Ha sido mi primer mes de julio en décadas fuera de los focos y cuanto lo acompaña,
los pintxos y las pitxurris, las apreturas, las habitaciones
de hotel, siempre las mismas;, las polémicas, siempre diferentes; San
Sebastián, Vitoria y Getxo… las muchedumbres dejaron paso a la clausura del
almacén; las blancas arenas, al cemento, el de mi ciudad, en la que nací, y en
la que no resido, ni ganas. Sólo, enfrentado a mi demonio interior, a la
muerte. La sensación de desamparo resulta desconcertante y reconfortante, a un
tiempo. Éste viaje debo
llevarlo a cabo por mí mismo. Nadie puede hacerlo por mí.
Solo frente a mi soledad y un Himalaya deshilachado y abrumador de papeles amarilleados por el tiempo –“el tiempo
es una cosa que pasa por tu lado”, anoto en mi cuadernito de anotar, “y, cuando
te quieres dar cuenta, se ha ido”-, anotaciones jeroglíficas, fotografías
envueltas en la bruma del olvido, “¿ese soy realmente yo?”, notas a pié de
página… los downbeats y las jazzmagazines; las quarticasjazz y los cuadernos
de idem; los jazzforums… las
novelitas primiseculares “de tono” (de “mal tono”, se entiende) que utilicé en
mi libro sobre el jazz en España; mi primer artículo publicado del año 1973 en
torno a… ¡Alice Cooper!. El siguiente, sobre Thelonious Monk… todo está ahí, esperándome,
convertido en espejo que me revela los
cambios que en lo más profundo de mi mismo he ido experimentando al contacto con
la realidad de este mundo del jazz para el que vivo desde hace cuarenta y pico
años.
… y los libros. Los testimoniales -“Jazz inchiesta Italia”, de Enrico Cogno,
la huella indeleble del sesentaiochismo-, los incunables -“Aux Frontières du jazz”,
del belga Robert Goffin, edición original de 1932-, los inevitables –Comolli, Julio
Coll, Miguel Sáenz-, pero aún Stanley Crouch no había dicho que el jazz es una
cosa que es, y no una cosa que según cómo se mire.
Y las cartas, porque a veces llegan cartas con sabor amargo, con sabor a lágrimas, con sabor
a gloria, con olor a rosas, aunque hoy, las cartas, solo vienen del Banco de
Sabadell o el juzgado; cartas de colegas, de amantes, de las gentes del business, los managers, los managers de
los managers, los productores, los programadores, los que pasaban por ahí y nos
vinieron a tocar los cojones; cartas de músicos, felicitaciones de Navidad, cartas-bomba
de efecto retardado…
… y los telegramas y los telefaxes; las declaraciones de amor y los “me
cago en tu padre”; de éstos, unos cuantos. Y los exvotos (así, la caña de
saxofón obsequio de Rahsaan Roland Kirk), y los programas de mano, de cuando
todavía se hacían; y las instancias a la autoridad competente emitidas por,
entre otros, Tete Montoliu por letra de su guitarrista, Jorge/Jordi Pérez. Eran
otros tiempos, felizmente.

## Datos guardados

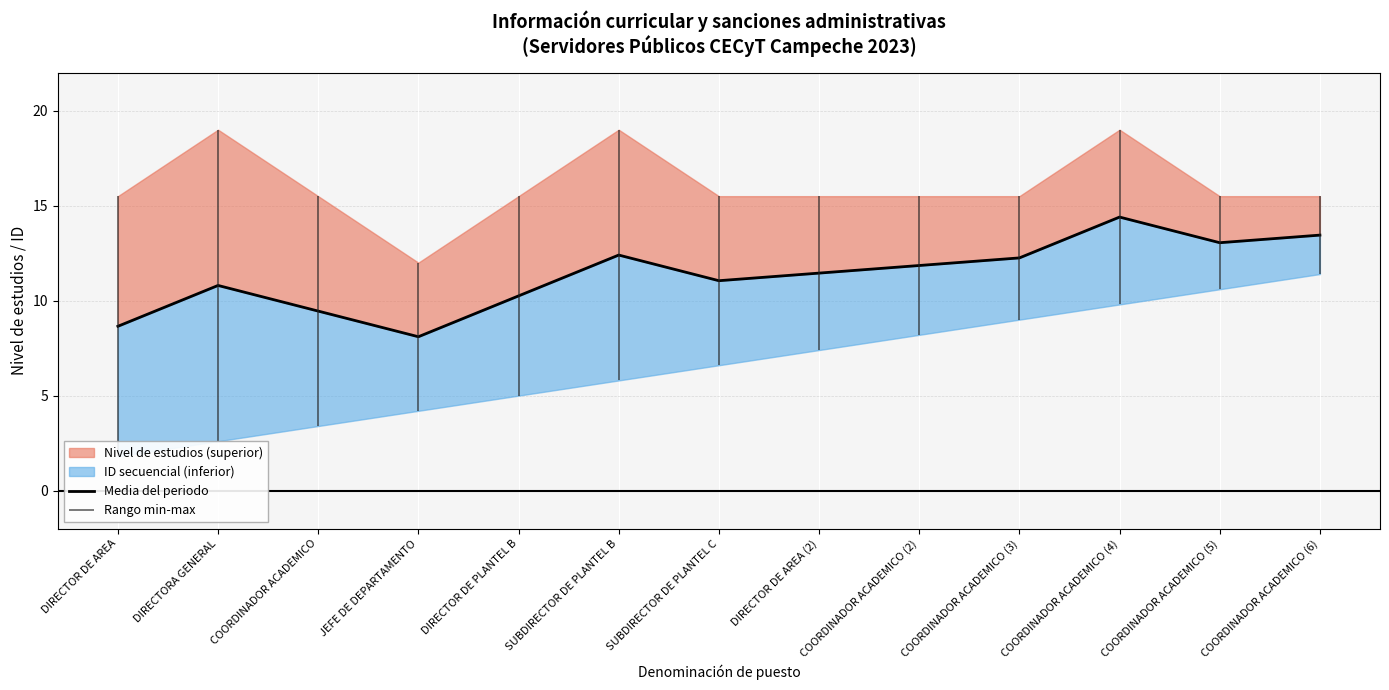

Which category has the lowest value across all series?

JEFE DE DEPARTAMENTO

* * *

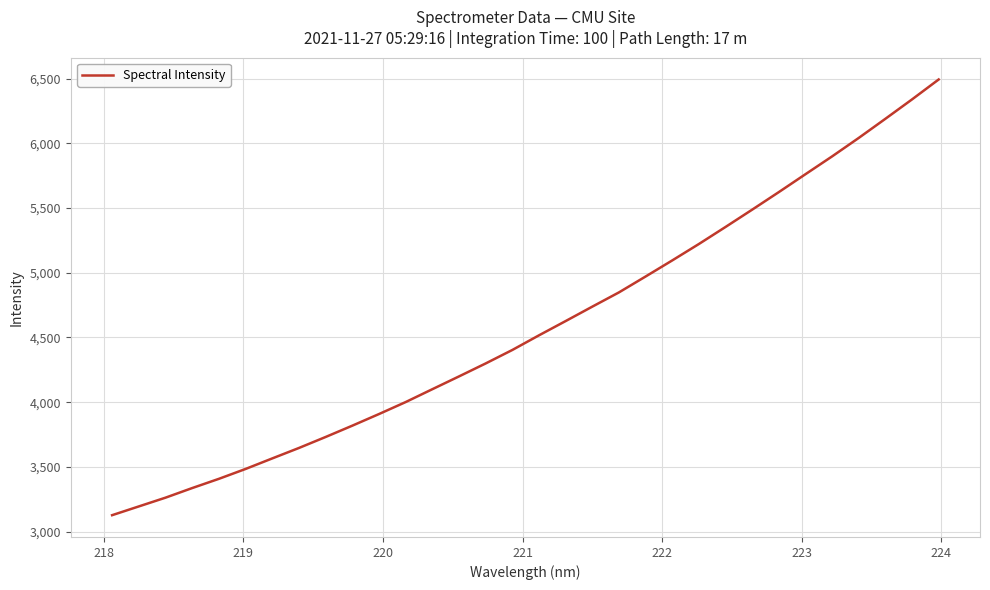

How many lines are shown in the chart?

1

## Tareas pendientes
**A.** Duplica del texto sobre el archivo de jazz el fragmento que empieza con "Ha sido mi primer" y sigue hasta "hacerlo por mí.".
**B.** En el texto sobre el archivo de jazz, ¿por qué afirma quien escribe que debe llevar a cabo por sí mismo el viaje que menciona? Responde en una a tres oraciones.

## Lista de respuestas
**A.**
Ha sido mi primer mes de julio en décadas fuera de los focos y cuanto lo acompaña,
los pintxos y las pitxurris, las apreturas, las habitaciones
de hotel, siempre las mismas;, las polémicas, siempre diferentes; San
Sebastián, Vitoria y Getxo… las muchedumbres dejaron paso a la clausura del
almacén; las blancas arenas, al cemento, el de mi ciudad, en la que nací, y en
la que no resido, ni ganas. Sólo, enfrentado a mi demonio interior, a la
muerte. La sensación de desamparo resulta desconcertante y reconfortante, a un
tiempo. Éste viaje debo
llevarlo a cabo por mí mismo. Nadie puede hacerlo por mí.

**B.** Debe hacerlo por sí mismo porque nadie más puede hacerlo en su lugar.